» Work request
Line by line, please look for the word "tests" in the following records, then copy each line you find it in.

» Input
────

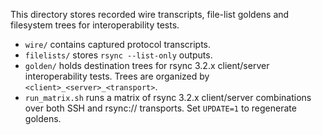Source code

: This directory stores recorded wire transcripts, file-list goldens and
filesystem trees for interoperability tests.

- `wire/` contains captured protocol transcripts.
- `filelists/` stores `rsync --list-only` outputs.
- `golden/` holds destination trees for rsync 3.2.x client/server
  interoperability tests. Trees are organized by
  `<client>_<server>_<transport>`.
- `run_matrix.sh` runs a matrix of rsync 3.2.x client/server combinations over
  both SSH and rsync:// transports. Set `UPDATE=1` to regenerate goldens.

────

» Problem solution
filesystem trees for interoperability tests.
  interoperability tests. Trees are organized by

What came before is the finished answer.